I have searched a number of posts and have not found anything the same as mine, I am hoping someone here can assist me.

My dad is Portuguese and my mom South African. Recently we decided we want to move and get our passports, my sister started hers first and was fine and she received hers within 3 months. I applied for mine and sent through the required documentation in January 2015 but there was an issue. My dad was doing his military service at the time I was born and for that reason, his signature is not on my birth certificate.

After a back and forth with the consulate, we went for a paternity test and also found some old documentation from when I was only a few years old (a will) from my dad which we submitted to the consulate and they agreed it should be ok, the paternity test confirmed he is my father as well as the will. Both my grandparents and my aunt on my dad's side live in Lisbon but to date, they too have not been able to assist. 

A year has now passed, I still have nothing to show for it.
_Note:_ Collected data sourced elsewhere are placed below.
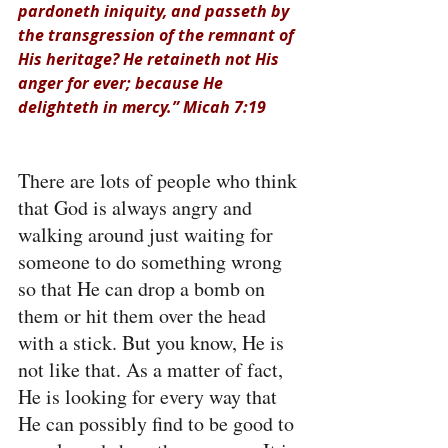
pardoneth iniquity, and passeth by 
the transgression of the remnant of 
His heritage? He retaineth not His 
anger for ever; because He 
delighteth in mercy.” Micah 7:19
There are lots of people who think 
that God is always angry and 
walking around just waiting for 
someone to do something wrong 
so that He can drop a bomb on 
them or hit them over the head 
with a stick. But you know, He is 
not like that. As a matter of fact, 
He is looking for every way that 
He can possibly find to be good to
My sister has already registered both her children in that time and they have both received theirs, is there anyone that can provide some guidance or recommend a company that can assist me in resolving this? I contact the consulate on a weekly basis and every week I am told something else, it's with a senior person, it's gone to another department, it's with the court etc etc. It's become extremely frustrating and from an emotional perspective it's draining.

Any help in this regard would be appreciated, I am dealing with the Portuguese consulate in Cape Town, South Africa.


----------



## HeyBubbles (Mar 9, 2016)

Have you tried contacting the SA consulate in Lisbon to see if they can help. If you have then my suggestion would be to get a lawyer in Lisbon on the case. Good Luck.


----------



## Maggy Crawford (Sep 18, 2010)

I had to contact the South African embassy (not consulate) in Lisbon a few years ago on a different matter and found them to be extremely helpful.


----------